Passage to read
• • •

Goldman Sachs to Invest $750-Billion to Fight Climate Change as Big Finance Cashes in on Global-Warming Agenda

Goldman Sachs committed $750-billion over the next decade for investing in, financing, and advising companies that are pursuing so-called ‘sustainable’ goals such as reducing carbon emissions. Goldman will receive a 3-5% commission on the sale of “green” investment products. Investment giant BlackRock Inc and its $7-trillion in assets recently joined the Climate Action 100+ initiative, pressuring companies to act on climate issues. Citigroup is a vocal supporter of the Paris Agreement, the landmark environmental accord of 2016. The firm is devoting $100-billion to climate change solutions in energy, infrastructure, and technology. Globally, this type of investing skyrocketed to $12-trillion in 2018. [No one in these companies has claimed that any of this will reduce global warming to any appreciable degree. It’s all about making money, increasing taxes, and controlling people in the name of a supposedly good cause. It’s a great business for con artists.] -GEG

If you have gone to Goldman Sachs Group Inc’s (GS.N) internet home page since mid-December, it would be reasonable to wonder if you had stumbled into some kind of parallel universe.

Visitors are met with a background of lush greenery, along with a banner headline: “Our Commitment to Sustainable Finance.”

• • •

The data
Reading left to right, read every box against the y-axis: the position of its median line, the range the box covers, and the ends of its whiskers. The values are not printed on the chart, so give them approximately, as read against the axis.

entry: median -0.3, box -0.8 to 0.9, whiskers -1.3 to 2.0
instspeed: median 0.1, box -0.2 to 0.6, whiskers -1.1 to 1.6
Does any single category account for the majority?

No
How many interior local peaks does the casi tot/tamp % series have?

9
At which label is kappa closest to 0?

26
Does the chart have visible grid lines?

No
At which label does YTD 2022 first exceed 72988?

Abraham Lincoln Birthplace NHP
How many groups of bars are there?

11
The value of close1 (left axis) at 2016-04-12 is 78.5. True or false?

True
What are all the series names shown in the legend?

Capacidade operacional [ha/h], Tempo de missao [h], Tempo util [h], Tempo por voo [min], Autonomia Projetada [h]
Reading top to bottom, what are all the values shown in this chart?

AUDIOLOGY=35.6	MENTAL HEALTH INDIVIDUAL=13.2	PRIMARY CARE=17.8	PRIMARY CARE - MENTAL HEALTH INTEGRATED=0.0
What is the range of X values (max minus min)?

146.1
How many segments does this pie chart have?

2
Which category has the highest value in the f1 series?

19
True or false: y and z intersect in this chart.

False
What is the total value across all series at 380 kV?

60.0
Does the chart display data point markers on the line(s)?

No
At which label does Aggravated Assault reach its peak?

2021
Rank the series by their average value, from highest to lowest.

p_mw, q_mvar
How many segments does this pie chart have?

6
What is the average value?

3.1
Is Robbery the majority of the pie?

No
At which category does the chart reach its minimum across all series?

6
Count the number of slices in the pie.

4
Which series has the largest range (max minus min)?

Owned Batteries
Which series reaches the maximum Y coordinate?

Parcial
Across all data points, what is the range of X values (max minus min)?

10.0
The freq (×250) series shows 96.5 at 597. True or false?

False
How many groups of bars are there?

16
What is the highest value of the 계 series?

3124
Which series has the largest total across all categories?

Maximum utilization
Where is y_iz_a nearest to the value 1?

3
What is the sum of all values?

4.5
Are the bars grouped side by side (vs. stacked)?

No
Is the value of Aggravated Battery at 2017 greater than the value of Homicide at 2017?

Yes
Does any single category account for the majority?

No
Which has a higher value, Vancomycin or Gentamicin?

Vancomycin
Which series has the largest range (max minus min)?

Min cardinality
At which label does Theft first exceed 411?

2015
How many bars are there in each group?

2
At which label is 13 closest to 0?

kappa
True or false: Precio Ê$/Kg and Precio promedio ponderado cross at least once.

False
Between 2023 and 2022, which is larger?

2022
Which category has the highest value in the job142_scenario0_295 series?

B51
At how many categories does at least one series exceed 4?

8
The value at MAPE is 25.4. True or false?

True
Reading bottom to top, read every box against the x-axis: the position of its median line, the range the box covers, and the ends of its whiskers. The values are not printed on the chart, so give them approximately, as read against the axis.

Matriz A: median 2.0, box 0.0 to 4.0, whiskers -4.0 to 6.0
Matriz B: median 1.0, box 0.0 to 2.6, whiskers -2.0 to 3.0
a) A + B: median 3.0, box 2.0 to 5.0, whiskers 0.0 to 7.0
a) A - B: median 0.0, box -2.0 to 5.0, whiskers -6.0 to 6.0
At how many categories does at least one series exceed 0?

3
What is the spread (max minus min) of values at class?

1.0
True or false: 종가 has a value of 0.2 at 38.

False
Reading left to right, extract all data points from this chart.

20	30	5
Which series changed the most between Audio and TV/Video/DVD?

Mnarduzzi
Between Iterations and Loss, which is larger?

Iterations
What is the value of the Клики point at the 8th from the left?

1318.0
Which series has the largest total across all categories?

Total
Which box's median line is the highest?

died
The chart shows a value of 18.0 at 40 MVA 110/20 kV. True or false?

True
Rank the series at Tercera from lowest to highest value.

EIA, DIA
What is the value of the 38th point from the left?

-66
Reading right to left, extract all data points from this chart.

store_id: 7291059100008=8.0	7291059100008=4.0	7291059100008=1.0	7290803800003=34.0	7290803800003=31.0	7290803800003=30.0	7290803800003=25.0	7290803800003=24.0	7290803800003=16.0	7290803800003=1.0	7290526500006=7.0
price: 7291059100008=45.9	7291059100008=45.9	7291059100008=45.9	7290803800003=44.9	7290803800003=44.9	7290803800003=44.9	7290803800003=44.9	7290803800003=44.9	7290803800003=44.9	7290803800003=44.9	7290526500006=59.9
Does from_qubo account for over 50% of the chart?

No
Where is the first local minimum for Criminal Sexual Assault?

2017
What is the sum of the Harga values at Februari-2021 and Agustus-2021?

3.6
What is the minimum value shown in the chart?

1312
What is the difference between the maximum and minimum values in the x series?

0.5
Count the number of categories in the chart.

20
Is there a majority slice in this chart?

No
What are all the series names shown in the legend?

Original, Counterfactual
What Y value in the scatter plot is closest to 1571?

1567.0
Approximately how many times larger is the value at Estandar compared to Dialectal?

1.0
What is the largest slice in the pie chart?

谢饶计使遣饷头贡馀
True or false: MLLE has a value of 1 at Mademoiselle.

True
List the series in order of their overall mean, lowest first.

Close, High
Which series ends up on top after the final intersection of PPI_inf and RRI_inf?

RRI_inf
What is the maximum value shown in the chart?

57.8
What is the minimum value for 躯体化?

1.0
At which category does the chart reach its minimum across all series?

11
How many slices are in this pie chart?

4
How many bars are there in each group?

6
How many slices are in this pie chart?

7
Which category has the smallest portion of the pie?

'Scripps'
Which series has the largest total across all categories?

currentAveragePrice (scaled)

• • •

What the task asks
Reproduce verbatim the stretch of the Goldman Sachs climate article that opens with the words "If you have" and closes with "of parallel universe.".

Output for this exercise
If you have gone to Goldman Sachs Group Inc’s (GS.N) internet home page since mid-December, it would be reasonable to wonder if you had stumbled into some kind of parallel universe.